TEXT SEGMENT: Begin

DrugSearch 1.3 helps avoid WADA rule violations
iPhone application helps avoid positive drug tests
Is your choice of breakfast cereal going to cause a positive doping test? Mechanical design engineer James Mattis knows that this question isn’t silly to an elite level cyclist. He has developed a free iPhone application called DrugSearch 1.3, which offers easy access to the World Anti-Doping Authority’s banned substance list via an iPhone.
DrugSearch 1.3 is an advertising supported application that allows users to quickly browse or search the WADA’s list to ensure that the foods, vitamins, supplements and medications that they are taking are legal. This is a surprisingly complicated field to navigate when things that seem harmless, like breakfast cereal, contain banned substances like THC, which could result in a positive test.
The athlete testing topic hits close to home for Mattis. He moonlights as a member of the California Giant-Specialized cycling team and is married to Webcor Builders' Katheryn Curi-Mattis, who is part of the US Anti-Doping Agency’s out of competition testing program. In 2008, James won the US elite national championship road race and was subsequently tested. He sees DrugSearch as a service to his peers.
“My wife is part of the random drug testing pool,” Mattis told Cyclingnews. “And I was just something I thought could make all athletes lives better after watching what my wife has to go through.”
This is the third iPhone application Mattis has developed and it took three weeks to create. His first took four months.
“This one didn’t take too long,” says Mattis, “because I had learned how to do the programming with the other apps.”

TEXT SEGMENT: End

HOW TO COMPLETE THIS TASK –
Reproduce the article about the DrugSearch iPhone application word for word, from its headline through its final sentence.

EXTRACTED DATA: Begin

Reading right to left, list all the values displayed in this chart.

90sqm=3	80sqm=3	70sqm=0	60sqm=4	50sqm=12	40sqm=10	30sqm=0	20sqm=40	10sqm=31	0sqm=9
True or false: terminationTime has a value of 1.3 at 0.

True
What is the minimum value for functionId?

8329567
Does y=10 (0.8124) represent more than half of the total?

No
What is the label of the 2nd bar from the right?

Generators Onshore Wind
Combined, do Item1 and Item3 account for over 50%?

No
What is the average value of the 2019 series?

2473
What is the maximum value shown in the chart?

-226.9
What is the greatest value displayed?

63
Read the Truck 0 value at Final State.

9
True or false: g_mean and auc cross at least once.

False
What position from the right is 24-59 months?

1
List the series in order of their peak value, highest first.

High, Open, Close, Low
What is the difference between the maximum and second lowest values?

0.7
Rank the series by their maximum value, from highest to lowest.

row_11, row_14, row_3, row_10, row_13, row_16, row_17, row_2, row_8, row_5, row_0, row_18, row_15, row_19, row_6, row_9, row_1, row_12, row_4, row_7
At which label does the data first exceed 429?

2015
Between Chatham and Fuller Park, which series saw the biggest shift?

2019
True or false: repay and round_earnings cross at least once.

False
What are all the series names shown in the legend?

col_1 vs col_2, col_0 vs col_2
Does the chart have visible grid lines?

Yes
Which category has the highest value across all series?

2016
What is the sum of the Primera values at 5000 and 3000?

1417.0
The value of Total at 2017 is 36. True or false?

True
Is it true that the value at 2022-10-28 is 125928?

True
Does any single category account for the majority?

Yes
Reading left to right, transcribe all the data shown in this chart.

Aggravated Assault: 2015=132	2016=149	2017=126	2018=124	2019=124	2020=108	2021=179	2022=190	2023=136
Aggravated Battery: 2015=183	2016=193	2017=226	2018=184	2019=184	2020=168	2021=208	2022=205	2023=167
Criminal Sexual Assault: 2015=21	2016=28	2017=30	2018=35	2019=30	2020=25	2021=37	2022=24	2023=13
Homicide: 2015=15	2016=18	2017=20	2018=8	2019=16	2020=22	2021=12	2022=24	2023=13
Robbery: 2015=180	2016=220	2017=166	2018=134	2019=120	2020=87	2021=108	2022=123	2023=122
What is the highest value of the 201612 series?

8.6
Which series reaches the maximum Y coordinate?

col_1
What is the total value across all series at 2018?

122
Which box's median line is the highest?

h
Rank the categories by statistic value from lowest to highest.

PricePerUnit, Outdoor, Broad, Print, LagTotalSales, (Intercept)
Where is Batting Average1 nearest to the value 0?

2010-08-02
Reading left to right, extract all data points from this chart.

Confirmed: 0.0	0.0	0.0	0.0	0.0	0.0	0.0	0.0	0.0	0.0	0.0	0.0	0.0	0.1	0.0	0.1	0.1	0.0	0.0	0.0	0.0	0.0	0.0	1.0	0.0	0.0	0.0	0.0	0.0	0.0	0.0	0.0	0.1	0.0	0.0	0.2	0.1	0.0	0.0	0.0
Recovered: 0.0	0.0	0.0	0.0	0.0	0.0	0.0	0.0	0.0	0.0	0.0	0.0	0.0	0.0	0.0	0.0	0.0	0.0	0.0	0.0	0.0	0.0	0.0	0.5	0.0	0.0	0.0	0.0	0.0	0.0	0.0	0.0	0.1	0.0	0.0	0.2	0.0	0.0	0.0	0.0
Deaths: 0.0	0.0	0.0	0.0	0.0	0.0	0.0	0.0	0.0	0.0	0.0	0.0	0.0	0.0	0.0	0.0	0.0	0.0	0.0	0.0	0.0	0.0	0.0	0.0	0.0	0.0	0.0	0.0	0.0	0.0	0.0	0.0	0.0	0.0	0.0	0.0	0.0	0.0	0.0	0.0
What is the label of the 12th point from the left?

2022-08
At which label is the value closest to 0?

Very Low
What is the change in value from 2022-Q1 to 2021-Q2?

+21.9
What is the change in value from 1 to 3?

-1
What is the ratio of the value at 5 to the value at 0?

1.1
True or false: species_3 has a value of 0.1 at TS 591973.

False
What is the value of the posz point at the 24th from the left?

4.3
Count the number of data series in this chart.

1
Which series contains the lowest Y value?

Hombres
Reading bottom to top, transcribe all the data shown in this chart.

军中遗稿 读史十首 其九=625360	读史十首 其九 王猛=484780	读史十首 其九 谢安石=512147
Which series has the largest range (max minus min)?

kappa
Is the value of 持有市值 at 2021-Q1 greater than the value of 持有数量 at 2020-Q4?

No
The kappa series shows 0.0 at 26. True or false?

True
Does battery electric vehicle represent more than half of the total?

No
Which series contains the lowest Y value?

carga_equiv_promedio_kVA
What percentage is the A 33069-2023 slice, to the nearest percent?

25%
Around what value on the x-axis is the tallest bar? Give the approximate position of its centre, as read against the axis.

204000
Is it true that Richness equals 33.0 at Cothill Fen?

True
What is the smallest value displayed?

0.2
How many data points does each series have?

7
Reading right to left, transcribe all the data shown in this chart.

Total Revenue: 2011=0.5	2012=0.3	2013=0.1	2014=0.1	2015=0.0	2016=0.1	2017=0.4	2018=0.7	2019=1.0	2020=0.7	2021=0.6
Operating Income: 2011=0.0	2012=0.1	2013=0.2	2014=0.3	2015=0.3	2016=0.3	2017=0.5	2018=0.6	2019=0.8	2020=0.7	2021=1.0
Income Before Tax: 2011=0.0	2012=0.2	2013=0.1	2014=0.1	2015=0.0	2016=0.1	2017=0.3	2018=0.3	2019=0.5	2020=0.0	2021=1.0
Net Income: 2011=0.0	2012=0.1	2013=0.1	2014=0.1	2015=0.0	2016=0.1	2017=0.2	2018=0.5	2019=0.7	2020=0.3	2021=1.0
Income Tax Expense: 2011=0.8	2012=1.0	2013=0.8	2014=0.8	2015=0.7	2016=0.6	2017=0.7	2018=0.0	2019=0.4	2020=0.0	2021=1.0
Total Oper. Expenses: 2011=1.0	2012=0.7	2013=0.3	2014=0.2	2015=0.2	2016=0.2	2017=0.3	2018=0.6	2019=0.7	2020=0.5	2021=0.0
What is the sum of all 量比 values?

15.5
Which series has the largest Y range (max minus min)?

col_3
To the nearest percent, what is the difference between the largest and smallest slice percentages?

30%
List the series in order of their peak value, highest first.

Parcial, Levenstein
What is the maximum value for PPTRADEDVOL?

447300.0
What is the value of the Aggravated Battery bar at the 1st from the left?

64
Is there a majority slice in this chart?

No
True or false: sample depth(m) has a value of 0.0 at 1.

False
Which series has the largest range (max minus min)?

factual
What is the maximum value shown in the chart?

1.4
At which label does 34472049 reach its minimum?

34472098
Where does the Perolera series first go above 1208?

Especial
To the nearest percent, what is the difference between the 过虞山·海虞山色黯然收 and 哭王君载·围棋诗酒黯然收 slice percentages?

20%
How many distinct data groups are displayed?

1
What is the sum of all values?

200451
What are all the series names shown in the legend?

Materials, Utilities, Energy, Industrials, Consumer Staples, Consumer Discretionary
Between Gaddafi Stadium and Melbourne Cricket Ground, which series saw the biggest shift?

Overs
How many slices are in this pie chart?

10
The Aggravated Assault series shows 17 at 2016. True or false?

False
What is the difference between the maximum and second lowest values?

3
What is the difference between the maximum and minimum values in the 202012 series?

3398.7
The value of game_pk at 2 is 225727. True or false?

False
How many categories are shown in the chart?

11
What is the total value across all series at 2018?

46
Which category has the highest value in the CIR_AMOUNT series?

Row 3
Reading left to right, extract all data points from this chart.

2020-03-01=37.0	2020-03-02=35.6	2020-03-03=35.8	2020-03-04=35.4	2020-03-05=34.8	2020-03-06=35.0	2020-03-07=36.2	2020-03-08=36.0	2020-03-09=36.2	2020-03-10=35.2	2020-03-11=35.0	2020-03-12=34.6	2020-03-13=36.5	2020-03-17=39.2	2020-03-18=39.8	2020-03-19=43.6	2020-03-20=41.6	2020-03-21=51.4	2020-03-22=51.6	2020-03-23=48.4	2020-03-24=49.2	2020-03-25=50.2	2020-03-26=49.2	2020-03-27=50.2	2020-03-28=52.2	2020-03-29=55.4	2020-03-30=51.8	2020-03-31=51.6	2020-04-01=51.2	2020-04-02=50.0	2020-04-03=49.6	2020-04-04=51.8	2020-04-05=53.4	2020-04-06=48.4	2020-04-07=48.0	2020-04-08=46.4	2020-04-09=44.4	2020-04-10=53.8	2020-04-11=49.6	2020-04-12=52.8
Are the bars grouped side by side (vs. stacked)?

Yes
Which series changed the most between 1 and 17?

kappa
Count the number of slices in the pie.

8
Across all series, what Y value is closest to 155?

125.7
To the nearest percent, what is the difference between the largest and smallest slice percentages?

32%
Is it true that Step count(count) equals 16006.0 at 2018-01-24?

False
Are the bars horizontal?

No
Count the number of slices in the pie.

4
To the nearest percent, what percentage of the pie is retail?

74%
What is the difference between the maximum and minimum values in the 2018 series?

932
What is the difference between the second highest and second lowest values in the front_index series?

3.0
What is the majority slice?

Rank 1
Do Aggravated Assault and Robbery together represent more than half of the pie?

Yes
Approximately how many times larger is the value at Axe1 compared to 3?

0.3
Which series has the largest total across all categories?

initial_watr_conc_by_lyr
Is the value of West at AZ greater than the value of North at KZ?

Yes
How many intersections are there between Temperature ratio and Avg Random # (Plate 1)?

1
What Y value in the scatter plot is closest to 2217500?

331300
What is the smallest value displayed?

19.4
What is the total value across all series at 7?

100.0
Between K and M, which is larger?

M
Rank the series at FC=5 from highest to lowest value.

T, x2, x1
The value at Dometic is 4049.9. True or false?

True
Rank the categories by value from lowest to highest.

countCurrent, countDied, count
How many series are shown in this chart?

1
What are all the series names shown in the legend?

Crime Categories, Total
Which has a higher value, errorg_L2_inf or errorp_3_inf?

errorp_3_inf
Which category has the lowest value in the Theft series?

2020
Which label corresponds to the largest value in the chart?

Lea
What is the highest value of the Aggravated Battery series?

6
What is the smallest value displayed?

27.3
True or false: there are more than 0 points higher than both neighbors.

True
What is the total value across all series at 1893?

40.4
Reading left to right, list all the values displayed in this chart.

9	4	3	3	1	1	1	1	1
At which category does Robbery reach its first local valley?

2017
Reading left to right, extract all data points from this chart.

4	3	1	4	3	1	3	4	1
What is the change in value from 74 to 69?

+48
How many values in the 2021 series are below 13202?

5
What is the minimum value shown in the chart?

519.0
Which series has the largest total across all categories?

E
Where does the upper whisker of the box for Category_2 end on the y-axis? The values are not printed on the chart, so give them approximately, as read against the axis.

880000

EXTRACTED DATA: End

RESPONSE AREA –
DrugSearch 1.3 helps avoid WADA rule violations
iPhone application helps avoid positive drug tests
Is your choice of breakfast cereal going to cause a positive doping test? Mechanical design engineer James Mattis knows that this question isn’t silly to an elite level cyclist. He has developed a free iPhone application called DrugSearch 1.3, which offers easy access to the World Anti-Doping Authority’s banned substance list via an iPhone.
DrugSearch 1.3 is an advertising supported application that allows users to quickly browse or search the WADA’s list to ensure that the foods, vitamins, supplements and medications that they are taking are legal. This is a surprisingly complicated field to navigate when things that seem harmless, like breakfast cereal, contain banned substances like THC, which could result in a positive test.
The athlete testing topic hits close to home for Mattis. He moonlights as a member of the California Giant-Specialized cycling team and is married to Webcor Builders' Katheryn Curi-Mattis, who is part of the US Anti-Doping Agency’s out of competition testing program. In 2008, James won the US elite national championship road race and was subsequently tested. He sees DrugSearch as a service to his peers.
“My wife is part of the random drug testing pool,” Mattis told Cyclingnews. “And I was just something I thought could make all athletes lives better after watching what my wife has to go through.”
This is the third iPhone application Mattis has developed and it took three weeks to create. His first took four months.
“This one didn’t take too long,” says Mattis, “because I had learned how to do the programming with the other apps.”